In recent years, the Darjeeling tea industry has faced new challenges, including labor shortages and the impact of climate change. The industry has also faced challenges from counterfeiters who have been known to sell inferior tea under the Darjeeling name. Despite these challenges, Darjeeling tea continues to be appreciated as one of the finest teas in the world and is protected by the "Darjeeling" geographical designation. In recent years, there has been a growing awareness of the importance of protecting the authenticity of Darjeeling tea. As such, establishment of the "Darjeeling" geographical region aims to ensure that only teas grown in the Darjeeling district can be called "Darjeeling tea".


Counterfeit Darjeeling Teas Have Become a Problem:

The anonymity of the internet can make it difficult for consumers to verify the authenticity of the products they are buying. It is important for consumers to be aware of the risks of buying tea online and to only purchase from reputable vendors.

Unfortunately, there are counterfeit Darjeeling teas on the market. These teas, produced outside of the traditional Darjeeling region using different tea cultivars or processed using different methods, but labeled and marketed as genuine Darjeeling tea, using the Darjeeling name and branding. This can be a problem for consumers looking to buy authentic Darjeeling tea, and for legitimate Darjeeling tea growers and producers who may lose business to these counterfeit products. Since the Darjeeling name and branding is not legally protected in some countries, it is difficult to take legal action against these counterfeit teas.

It is difficult to estimate the exact amount of counterfeit Darjeeling tea that is sold each year. However, counterfeit Darjeeling tea is a significant problem for the Darjeeling tea industry, as it can dilute the reputation of authentic Darjeeling tea and lead to financial losses for legitimate growers and producers. The Darjeeling Tea Association (DTA) has reported that around 50-70% of the tea sold as Darjeeling is not from Darjeeling. It is safe to say that counterfeit tea is a significant problem in the online market. These counterfeit teas are sold through online marketplaces and social media platforms, making it easy for counterfeiters to reach a large audience and sell their products at a lower price than legitimate teas.


How to Avoid Counterfeit Teas:

Buy from reputable sources: It is essential to buy tea from reliable and trustworthy sources like The Spice and Tea Shoppe.

Check the packaging: Counterfeit tea is often sold in poorly labeled or unbranded packaging. Look for packaging that displays the name of the tea, country of origin, and other relevant information.

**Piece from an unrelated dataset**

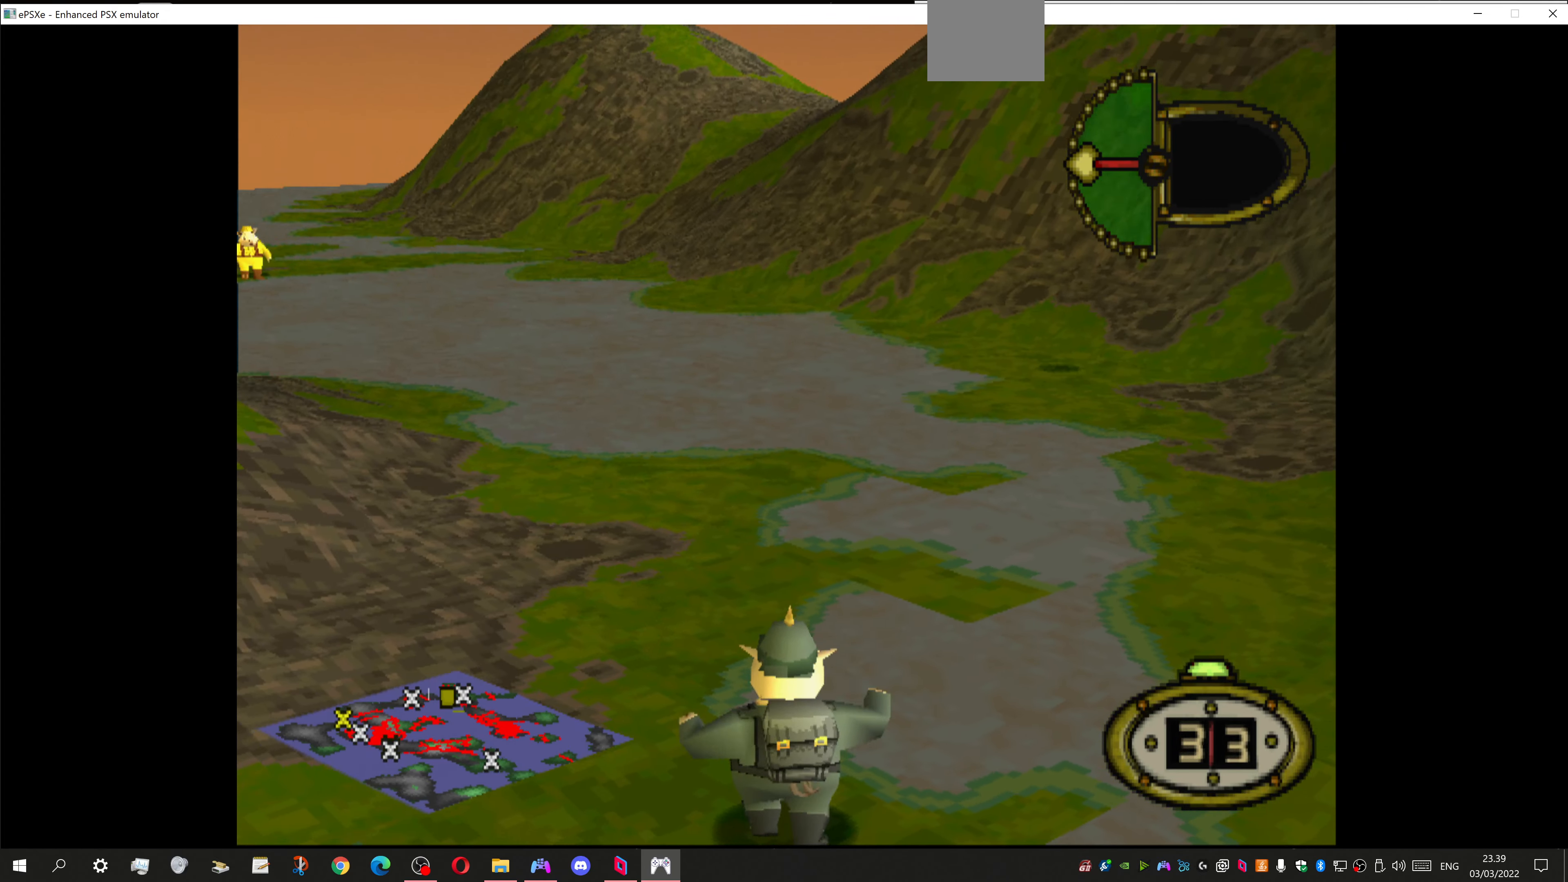
{"buttons": ["SQUARE", "DPAD_UP"], "left_stick": "center", "right_stick": "center", "events": [[300, "DPAD_RIGHT", "up"], [334, "DPAD_UP", "down"], [400, "SQUARE", "down"]]}
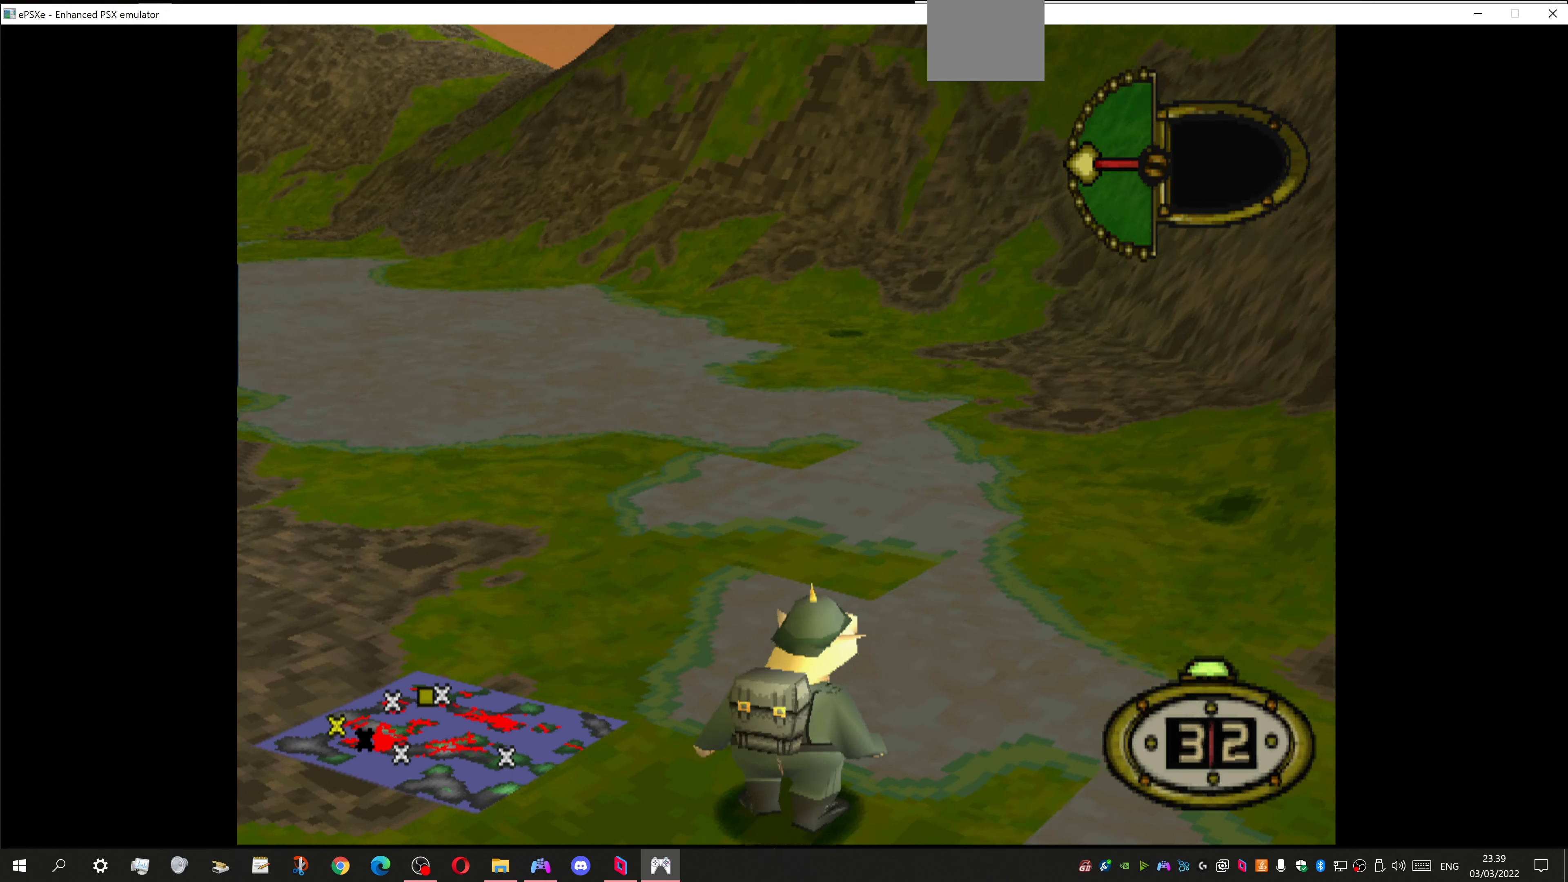
{"buttons": ["DPAD_UP", "DPAD_LEFT"], "left_stick": "center", "right_stick": "center", "events": [[34, "SQUARE", "up"], [400, "DPAD_LEFT", "down"]]}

Examine the tea leaves: Authentic tea leaves should be uniform in size, shape, and color. If the leaves look irregular, it may be a sign of low-quality, old, or counterfeit tea.

Know the price range: Research the market price of the tea you intend to buy. If the price seems too good to be true, it may be that the tea is counterfeit.

Trust your taste buds: Authentic tea should have a distinctive flavor and aroma. If the tea tastes bland, stale, or different from what you expect, it may be a sign of counterfeit tea.